= Bernhardt Jungmann =

German botanist (1671–1747)

Bernhardt Jungmann (1671–1747) was a German botanist who was a professor in Germany and visited the Thirteen Colonies.

==Biography==
Jungmann was born in Ronneburg. He studied at the University of Leipzig, and was professor of botany and chemistry in the University of Göttingen in 1702, and the University of Kiel in 1709. In 1712 he went to Leiden, and was sent by the Dutch government on a scientific mission to America. He visited successively Canada, New England, Mexico, Cuba, and Puerto Rico 1715–1724, and lived several years in Saint Eustache and Saint Lucia, returning in 1727 to Leiden.

He went again to Mexico in 1744, but was persecuted and imprisoned for his faith.

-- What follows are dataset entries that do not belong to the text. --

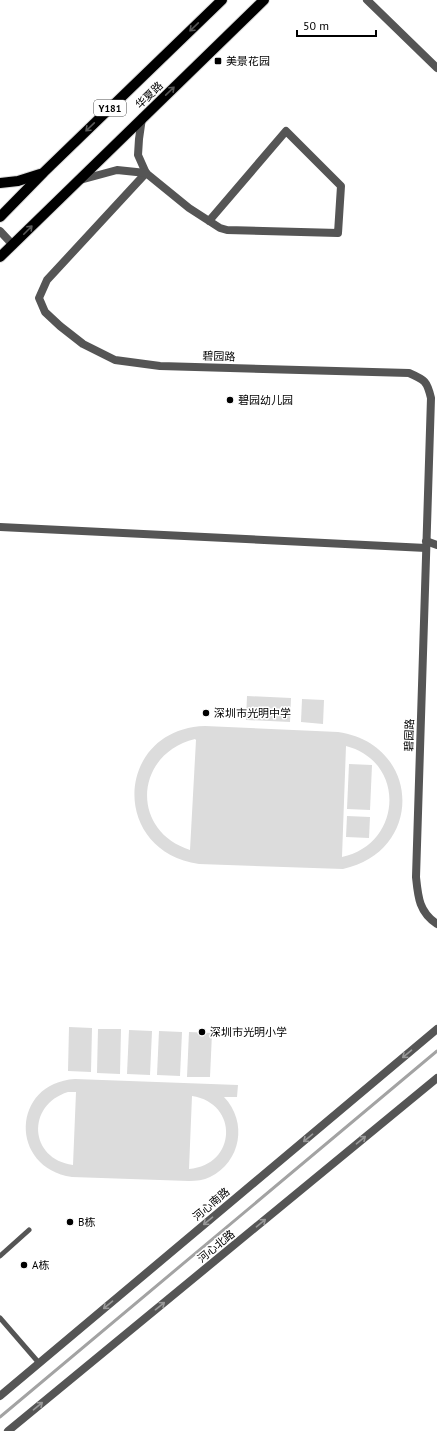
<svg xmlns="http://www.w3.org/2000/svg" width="437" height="1431" font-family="'PT Sans','Noto Sans SC',sans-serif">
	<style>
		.pitch { fill: #dcdcdc; fill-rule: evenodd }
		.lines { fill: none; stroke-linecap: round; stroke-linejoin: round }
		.stream { stroke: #a3a3a3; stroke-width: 3 }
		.primary-casing { stroke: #dbdbdb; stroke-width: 12 }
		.service { stroke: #555; stroke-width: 5 }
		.minor { stroke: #555; stroke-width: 8 }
		.tertiary { stroke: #555; stroke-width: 8 }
		.primary { stroke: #000; stroke-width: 10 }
		.oneway { stroke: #595959 }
		.oneway2 { stroke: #999 }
		.poi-dot { fill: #000; stroke: #fff; stroke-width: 1.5 }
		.labels { text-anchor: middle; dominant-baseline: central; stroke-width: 3; stroke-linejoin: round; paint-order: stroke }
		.shield { fill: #fff; stroke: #4c4c4c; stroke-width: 1 }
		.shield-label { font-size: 10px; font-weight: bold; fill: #000 }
		.poi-label { font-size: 11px; fill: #000; stroke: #fff; text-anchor: start }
		.street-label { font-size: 11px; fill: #000; stroke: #fff }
	</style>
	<rect width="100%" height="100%" fill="#fff"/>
	<g class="pitch">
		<polygon points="247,696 291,698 290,722 246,720"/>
		<polygon points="302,699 324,700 323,724 301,722"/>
		<path d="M205 726 338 732C421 744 425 851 343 869L199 864C109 851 115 729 205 726ZM195 739 196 740 190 850C130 831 134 754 195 739ZM346 746C407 762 402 844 342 857Z"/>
		<polygon points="349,764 372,765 370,810 347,809"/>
		<polygon points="347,816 370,817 369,838 346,837"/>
		<polygon points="69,1027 92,1028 91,1072 68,1071"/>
		<polygon points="98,1029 121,1029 120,1074 97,1073"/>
		<polygon points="129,1030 152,1031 150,1075 127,1074"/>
		<polygon points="159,1031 182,1032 180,1076 157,1075"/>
		<polygon points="189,1032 212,1033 210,1077 187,1077"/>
		<path d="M75 1079 238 1085 237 1097H224C248 1122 241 1162 210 1177 204 1180 196 1181 189 1181L72 1177C9 1168 11 1083 75 1079ZM68 1092H76L73 1165C29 1159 26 1105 68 1092ZM192 1096C239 1103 237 1165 189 1169Z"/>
	</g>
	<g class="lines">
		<polyline class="stream" points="0,1417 437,1051"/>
		<defs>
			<g id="primary">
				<polyline points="0,183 18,181 40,174"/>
				<polyline points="0,217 44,172 222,0"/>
				<polyline points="0,257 264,0"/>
			</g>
		</defs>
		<use href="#primary" class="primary-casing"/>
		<g class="service">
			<polyline points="0,1256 29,1230"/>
			<polyline points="0,1318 39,1363"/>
		</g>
		<g class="minor">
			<polyline points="142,118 139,139 138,155 146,173 189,208 220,228 227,230 338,233 341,186 286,131 209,221"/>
			<path d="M146 173 47 280 39 298 45 312 60 326 83 344 115 360 160 366 409 373C425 380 427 381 431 398L416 877C418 897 419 912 437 924"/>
			<polyline points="80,180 117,170 146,173"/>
			<polyline points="0,527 426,548"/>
			<polyline points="426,541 437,545"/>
			<polyline points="0,1396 437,1029"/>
			<polyline points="8,1431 437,1078"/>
		</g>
		<g class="tertiary">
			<polyline points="367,0 437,68"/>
			<polyline points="0,231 13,245"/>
		</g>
		<use href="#primary" class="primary"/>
	</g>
	<defs><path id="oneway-shaft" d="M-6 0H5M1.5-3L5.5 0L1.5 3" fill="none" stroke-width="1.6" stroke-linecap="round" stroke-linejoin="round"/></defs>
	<g class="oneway">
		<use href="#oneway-shaft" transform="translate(194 27) rotate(136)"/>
		<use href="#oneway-shaft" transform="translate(170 91) rotate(-44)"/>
		<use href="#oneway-shaft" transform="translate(90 127) rotate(136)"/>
		<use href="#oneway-shaft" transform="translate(28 230) rotate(-45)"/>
	</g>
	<g class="oneway2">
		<use href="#oneway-shaft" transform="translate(407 1054) rotate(140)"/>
		<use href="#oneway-shaft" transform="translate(308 1138) rotate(140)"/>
		<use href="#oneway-shaft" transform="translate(361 1140) rotate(-40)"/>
		<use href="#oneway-shaft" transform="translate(208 1221) rotate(140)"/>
		<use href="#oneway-shaft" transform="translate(261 1223) rotate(-40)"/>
		<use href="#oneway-shaft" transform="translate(108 1305) rotate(140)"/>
		<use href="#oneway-shaft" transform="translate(160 1306) rotate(-39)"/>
		<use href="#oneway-shaft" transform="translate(38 1406) rotate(-40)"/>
	</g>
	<g class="poi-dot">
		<rect x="214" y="57" width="8" height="8" rx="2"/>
		<circle cx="230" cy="400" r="4"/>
		<circle cx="206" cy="713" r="4"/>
		<circle cx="202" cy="1032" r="4"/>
		<circle cx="70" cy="1222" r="4"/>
		<circle cx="24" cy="1265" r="4"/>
	</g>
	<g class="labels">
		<rect class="shield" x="94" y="100" width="32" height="16" rx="3"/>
		<g class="shield-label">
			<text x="110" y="108">Y181</text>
		</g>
		<g class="poi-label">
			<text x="226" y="61">美景花园</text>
			<text x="238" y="400">碧园幼儿园</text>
			<text x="214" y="713">深圳市光明中学</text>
			<text x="210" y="1032">深圳市光明小学</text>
			<text x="78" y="1222">B栋</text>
			<text x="32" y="1265">A栋</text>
		</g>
		<g class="street-label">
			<text transform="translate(149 95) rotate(-44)">华夏路</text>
			<text transform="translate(219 356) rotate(2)">碧园路</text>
			<text transform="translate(409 735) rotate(-88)">碧园路</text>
			<text transform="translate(211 1204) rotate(-40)">河心南路</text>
			<text transform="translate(216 1246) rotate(-39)">河心北路</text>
		</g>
	</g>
	<path d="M297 30v6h79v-6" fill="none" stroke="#000000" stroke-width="2"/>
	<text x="303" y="30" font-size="12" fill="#000000" stroke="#ffffff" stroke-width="3" paint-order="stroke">50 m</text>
</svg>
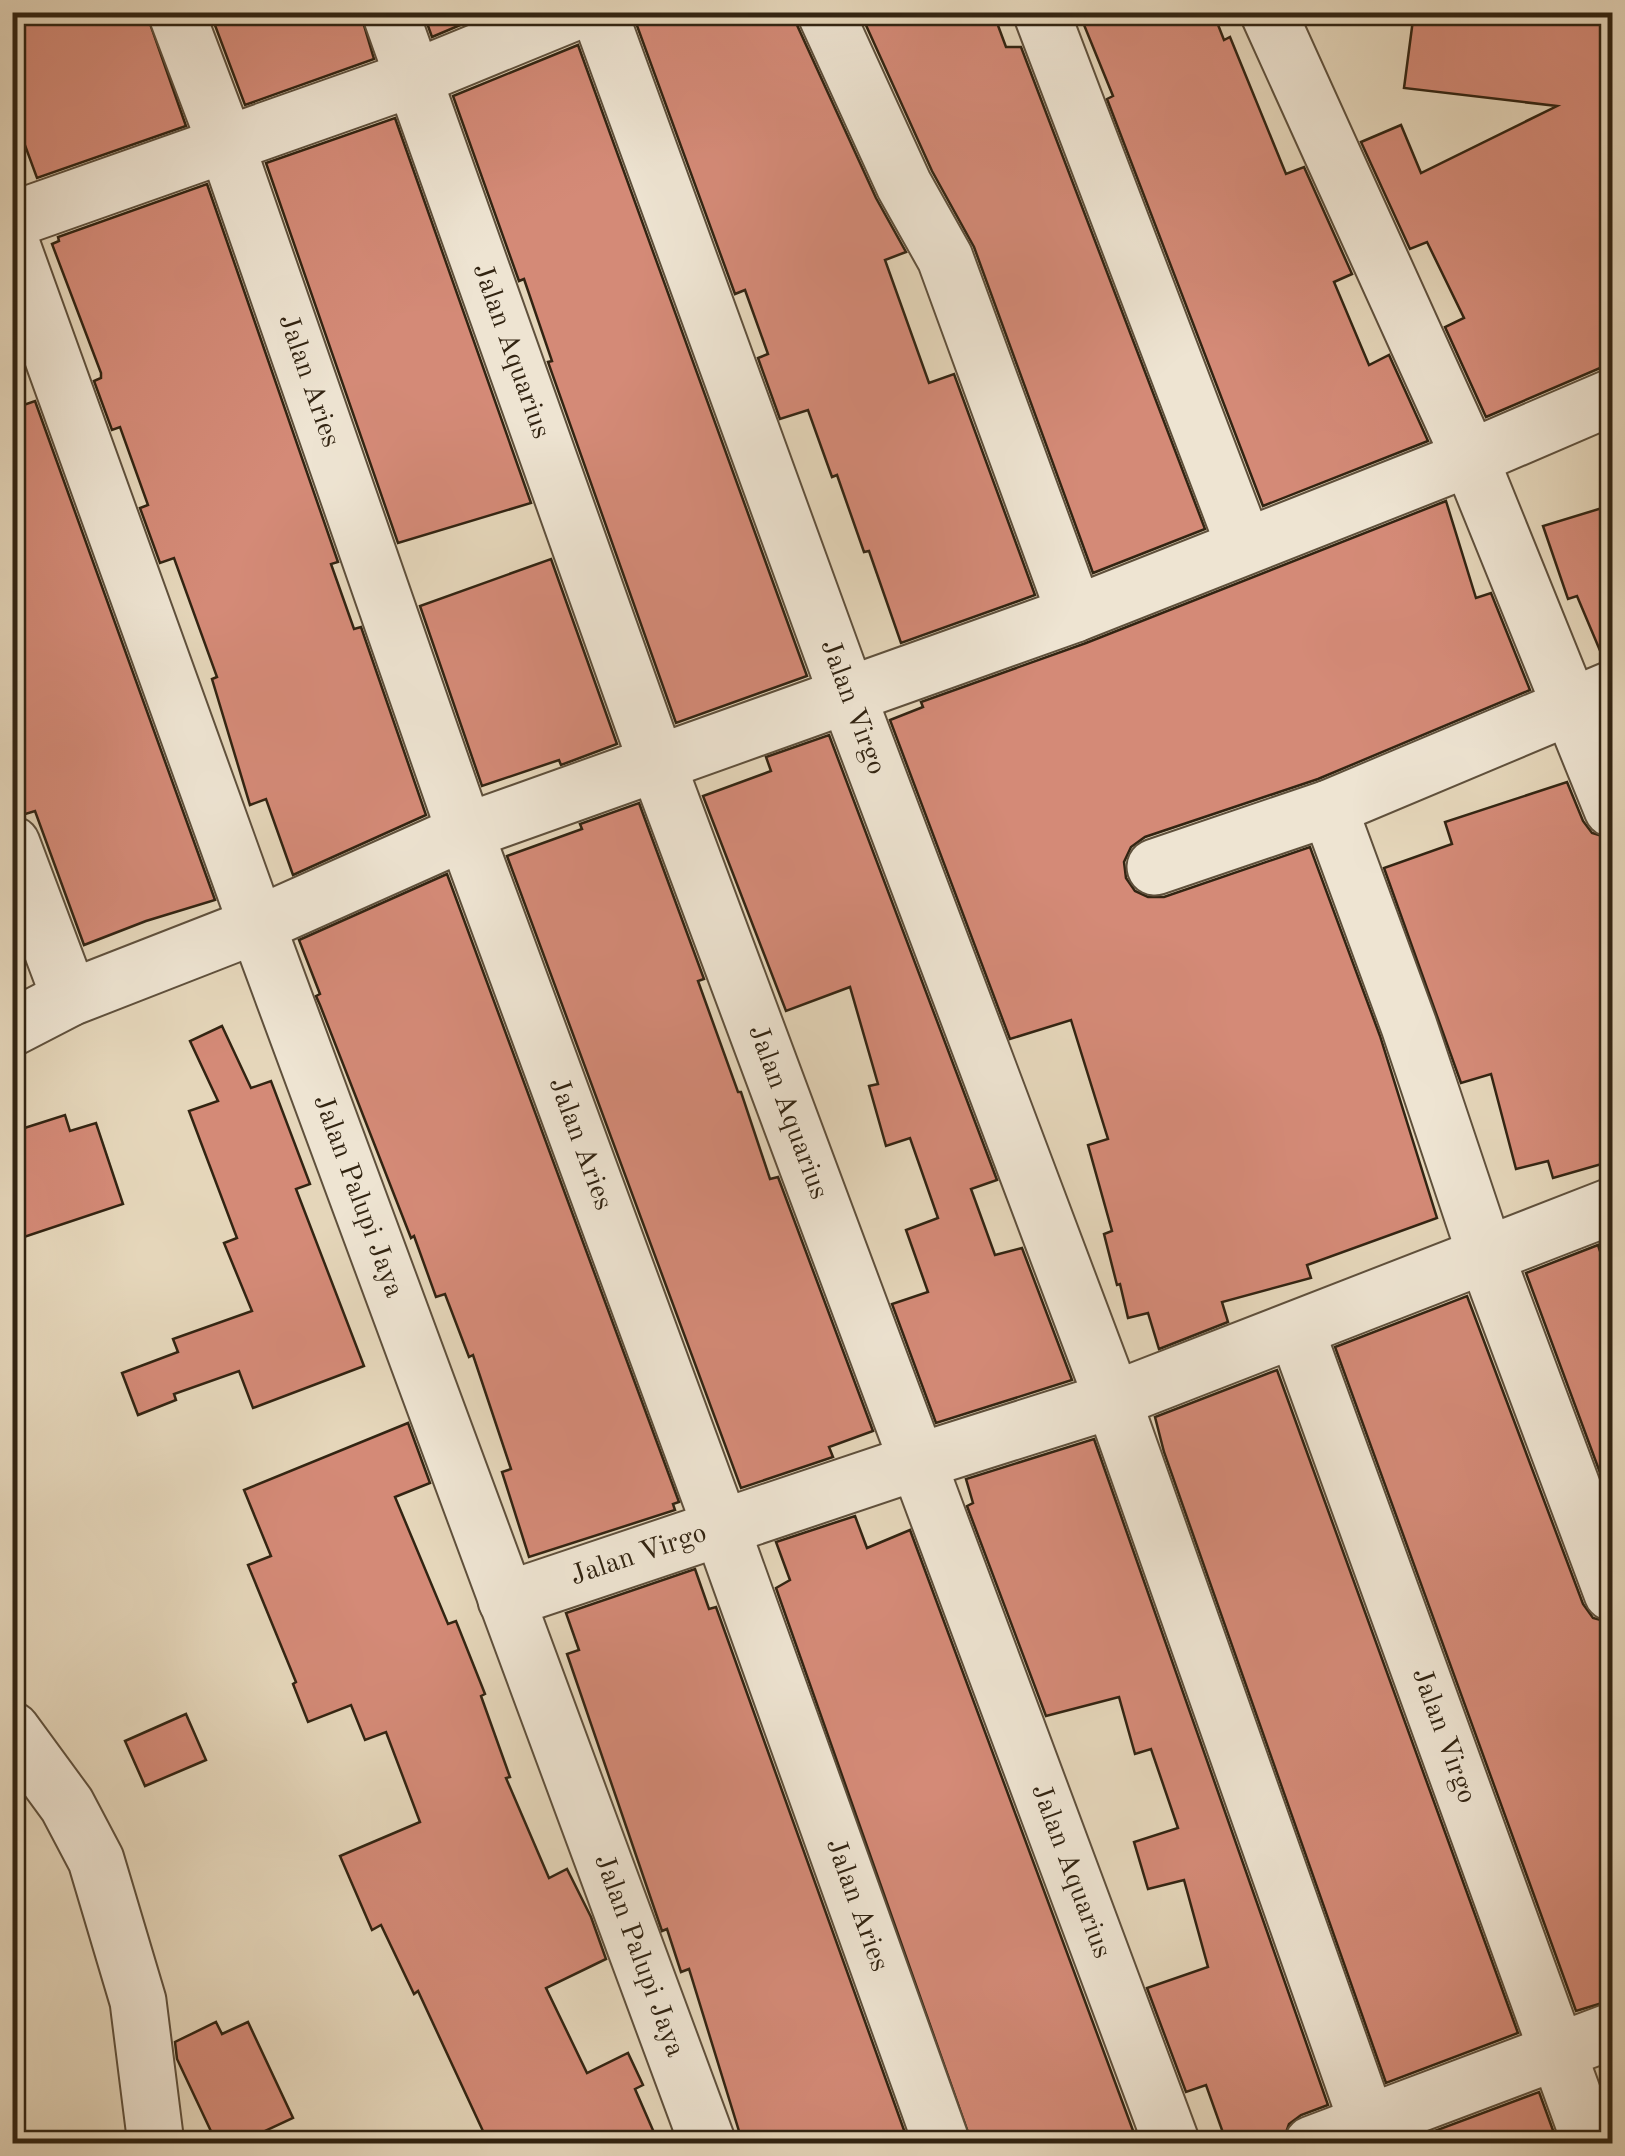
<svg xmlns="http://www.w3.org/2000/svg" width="1625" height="2156" font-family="'Old Standard TT',serif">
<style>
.building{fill:#d48a77;stroke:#322412;stroke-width:2.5}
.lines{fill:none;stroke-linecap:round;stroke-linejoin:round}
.minor-casing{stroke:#5f503c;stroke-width:59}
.minor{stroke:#eee4d2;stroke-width:55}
.labels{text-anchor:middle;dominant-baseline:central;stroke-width:9;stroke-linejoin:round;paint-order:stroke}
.street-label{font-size:28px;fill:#322412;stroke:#eee4d2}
</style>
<rect width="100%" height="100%" fill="#e5d6ba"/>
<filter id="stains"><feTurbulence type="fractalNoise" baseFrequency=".002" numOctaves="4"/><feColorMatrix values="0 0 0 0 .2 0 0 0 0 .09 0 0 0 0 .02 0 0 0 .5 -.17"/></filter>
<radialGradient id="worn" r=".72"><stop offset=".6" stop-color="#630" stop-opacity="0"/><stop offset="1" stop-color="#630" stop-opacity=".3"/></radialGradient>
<g class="building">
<path d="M 12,12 L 146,12 L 186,126 L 37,178 L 12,110 Z"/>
<path d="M 210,12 L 360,12 L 374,59 L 245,105 Z"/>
<path d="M 423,12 L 491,12 L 432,37 Z"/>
<path d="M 632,12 L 794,12 L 797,25 L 876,198 L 906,252 L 885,260 L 929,383 L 954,374 L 1035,595 L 901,643 L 869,551 L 864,552 L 837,475 L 832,477 L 808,410 L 780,419 L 758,358 L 768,354 L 745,290 L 735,294 Z"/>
<path d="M 860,12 L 993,12 L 1006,47 L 1021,47 L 1205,529 L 1093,573 L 974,247 L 932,171 Z"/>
<path d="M 1102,12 L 1213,12 L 1224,40 L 1230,37 L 1286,174 L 1304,167 L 1352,274 L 1334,282 L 1369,365 L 1389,355 L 1428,441 L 1263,506 L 1107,99 L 1113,96 L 1082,20 Z"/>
<path d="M 1414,12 L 1612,12 L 1612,366 L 1600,368 L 1486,417 L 1445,327 L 1464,318 L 1427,242 L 1410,249 L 1361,142 L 1401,125 L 1421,173 L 1557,106 L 1404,88 Z"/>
<path d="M 578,45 L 807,676 L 676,723 L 548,362 L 552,361 L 524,279 L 519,281 L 453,96 Z"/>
<path d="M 395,118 L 531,503 L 398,543 L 266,163 Z"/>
<path d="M 207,184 L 338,562 L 331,564 L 354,629 L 361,627 L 426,815 L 293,875 L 266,799 L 250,805 L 212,679 L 217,677 L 174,558 L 160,563 L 140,508 L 148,505 L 120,427 L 112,430 L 94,381 L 101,378 L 101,373 L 52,244 L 59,241 L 58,237 Z"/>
<path d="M 35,401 L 215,900 L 146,921 L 84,945 L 35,811 L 22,815 L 12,790 L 12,551 L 24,546 L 12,513 L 12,409 Z"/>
<path d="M 1446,501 L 1476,598 L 1491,593 L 1530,690 L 1318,779 L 1145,837 L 1131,847 L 1124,862 L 1126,878 L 1135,891 L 1148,897 L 1164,897 L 1310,847 L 1380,1036 L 1437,1218 L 1307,1265 L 1311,1278 L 1222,1302 L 1228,1322 L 1159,1349 L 1148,1313 L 1128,1318 L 1120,1284 L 1117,1285 L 1104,1234 L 1112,1231 L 1088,1145 L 1108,1139 L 1071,1020 L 1010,1039 L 890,720 L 923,707 L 921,702 L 1086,643 Z"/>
<path d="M 1612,505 L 1612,658 L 1604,660 L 1577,596 L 1568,599 L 1543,526 Z"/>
<path d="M 551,559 L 617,744 L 561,765 L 559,760 L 482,786 L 420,606 Z"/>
<path d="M 829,735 L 997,1180 L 971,1189 L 995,1255 L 1022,1248 L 1072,1380 L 936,1423 L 892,1304 L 928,1292 L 906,1230 L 938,1218 L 910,1138 L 886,1146 L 869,1086 L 878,1084 L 850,987 L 786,1011 L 703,796 L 771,771 L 766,757 Z"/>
<path d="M 1567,782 L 1583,821 L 1592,833 L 1612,839 L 1612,1161 L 1553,1178 L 1548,1161 L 1516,1169 L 1491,1074 L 1461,1083 L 1384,868 L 1452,844 L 1445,822 Z"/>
<path d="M 639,803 L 704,979 L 698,981 L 738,1092 L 741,1092 L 770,1179 L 778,1177 L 873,1431 L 829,1447 L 833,1457 L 741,1488 L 507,856 L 582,829 L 580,824 Z"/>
<path d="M 447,874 L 679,1502 L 673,1504 L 675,1510 L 529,1557 L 502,1472 L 511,1469 L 473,1355 L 469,1357 L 445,1294 L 436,1297 L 414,1236 L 411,1238 L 320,1005 L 316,996 L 320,994 L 299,940 Z"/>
<path d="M 222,1026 L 251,1088 L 271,1081 L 310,1184 L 296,1189 L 364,1366 L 253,1408 L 239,1371 L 174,1394 L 176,1400 L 138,1415 L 122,1373 L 178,1352 L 173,1339 L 252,1311 L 224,1243 L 237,1238 L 189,1111 L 218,1101 L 190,1041 Z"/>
<path d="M 65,1115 L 70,1131 L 96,1123 L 123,1204 L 12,1241 L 12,1132 Z"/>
<path d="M 1598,1245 L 1612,1287 L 1612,1505 L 1526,1273 Z"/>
<path d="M 1467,1296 L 1583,1604 L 1593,1618 L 1612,1623 L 1612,2000 L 1576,2011 L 1335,1347 Z"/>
<path d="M 1277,1370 L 1518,2033 L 1386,2083 L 1164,1452 L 1155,1417 Z"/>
<path d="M 408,1423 L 430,1483 L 395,1497 L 448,1624 L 456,1621 L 485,1694 L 481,1696 L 510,1777 L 506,1778 L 549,1878 L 567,1869 L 591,1917 L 606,1959 L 546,1988 L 587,2073 L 628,2053 L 643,2085 L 635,2089 L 659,2144 L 489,2144 L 418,1991 L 414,1994 L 381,1925 L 372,1930 L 340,1856 L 420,1822 L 386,1732 L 365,1740 L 351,1705 L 308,1722 L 293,1684 L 296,1682 L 248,1565 L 271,1556 L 244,1490 Z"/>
<path d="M 1094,1439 L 1328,2105 L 1301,2115 L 1289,2124 L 1282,2144 L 1227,2144 L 1206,2085 L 1186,2092 L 1147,1988 L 1208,1967 L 1184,1880 L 1148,1889 L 1134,1842 L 1178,1828 L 1151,1749 L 1135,1754 L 1119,1697 L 1046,1716 L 967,1506 L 973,1503 L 966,1479 Z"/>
<path d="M 855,1516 L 867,1548 L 910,1530 L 1138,2144 L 972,2144 L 776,1588 L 790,1580 L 776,1542 Z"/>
<path d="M 695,1569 L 709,1609 L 716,1607 L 909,2144 L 743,2144 L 689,1969 L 681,1972 L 667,1929 L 662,1931 L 567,1654 L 579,1650 L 566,1613 Z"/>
<path d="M 186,1714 L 206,1760 L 145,1786 L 125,1741 Z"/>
<path d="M 216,2022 L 222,2034 L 248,2022 L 293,2118 L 237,2144 L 217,2144 L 177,2059 L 175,2042 Z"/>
<path d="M 1539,2092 L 1558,2144 L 1405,2144 L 1405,2142 Z"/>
</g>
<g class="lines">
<g class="minor-casing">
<g id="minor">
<path id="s1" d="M 176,12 L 226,144 L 465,832 L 722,1530 L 942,2144"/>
<path id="s2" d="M 390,12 L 657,763 L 1172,2144"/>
<path id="s3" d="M 599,12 L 847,694 L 1113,1400 L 1375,2144"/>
<path d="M 825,12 L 904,185 L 945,258 L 1075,614"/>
<path d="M 1041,12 L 1244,545"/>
<path d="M 1268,12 L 1470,458 L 1612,809"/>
<path d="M 12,220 L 414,78 L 575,12"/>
<path id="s4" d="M 12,245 L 257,925 L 708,2144"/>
<path d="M 1329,808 L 1409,1026 L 1486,1256 L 1612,1593"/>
<path d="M 12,844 L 70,998"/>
<path d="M 1155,867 L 1329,808 L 1612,689"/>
<path d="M 12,1028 L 70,998 L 257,925 L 465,832 L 1075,614 L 1470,458 L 1612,397"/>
<path id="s5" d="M 1296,1330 L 1591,2144"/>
<path id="s6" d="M 506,1600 L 920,1461 L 1113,1400 L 1612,1206"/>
<path d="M 12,1730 L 67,1805 L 96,1860 L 138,2001 L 156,2144"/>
<path d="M 1312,2144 L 1612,2031"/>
</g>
</g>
<use href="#minor" class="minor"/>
</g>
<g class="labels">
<g class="street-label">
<text stroke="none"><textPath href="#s2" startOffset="360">Jalan Aquarius</textPath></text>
<text stroke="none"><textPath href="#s1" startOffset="392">Jalan Aries</textPath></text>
<text stroke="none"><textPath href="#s3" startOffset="740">Jalan Virgo</textPath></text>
<text stroke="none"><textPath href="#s2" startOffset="1170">Jalan Aquarius</textPath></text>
<text stroke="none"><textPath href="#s1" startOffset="1202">Jalan Aries</textPath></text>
<text stroke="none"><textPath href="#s4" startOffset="1012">Jalan Palupi Jaya</textPath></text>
<text stroke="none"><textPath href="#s6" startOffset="140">Jalan Virgo</textPath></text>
<text stroke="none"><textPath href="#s5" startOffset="432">Jalan Virgo</textPath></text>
<text stroke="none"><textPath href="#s2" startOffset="1980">Jalan Aquarius</textPath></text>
<text stroke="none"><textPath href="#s1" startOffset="2012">Jalan Aries</textPath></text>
<text stroke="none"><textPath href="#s4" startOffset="1822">Jalan Palupi Jaya</textPath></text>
</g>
</g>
<rect width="1625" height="2156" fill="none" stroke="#e5d6ba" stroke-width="50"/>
<rect x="15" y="15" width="1595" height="2126" fill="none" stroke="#322412" stroke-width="5"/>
<rect x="25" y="25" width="1575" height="2106" fill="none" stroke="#322412" stroke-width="2.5"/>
<rect width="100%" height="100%" filter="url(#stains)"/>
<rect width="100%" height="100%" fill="url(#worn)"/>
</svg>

He died there of yellow fever a few days before his intended departure for Europe.

==Works==
- Fasciculus plantarum rariarum et exoticarum (Leyden, 1728)
- Naturalis dispositio echinodermatum (1731)
- Historia piscium naturalis (1732)
- Historia adium (1733)
- Tantamen methodi astrocologicae, sive dispositio naturalis cochlidum et concharum (2 vols., 1741)
- Methodus plantarum genuina (1743)
- Enumeratio plantarum circa Mexico sponte provenientium (Mexico, 1746)
- Thesaurus plantarum americanarum (2 vols., 1747)

He also contributed papers to the academies of sciences of Paris and Vienna, on Mexican antiquities, which were inserted in the Recueil des mémoires de l'académie, and reprinted in the Blätter für literarische Unterhaltung (Brunswick, 1837).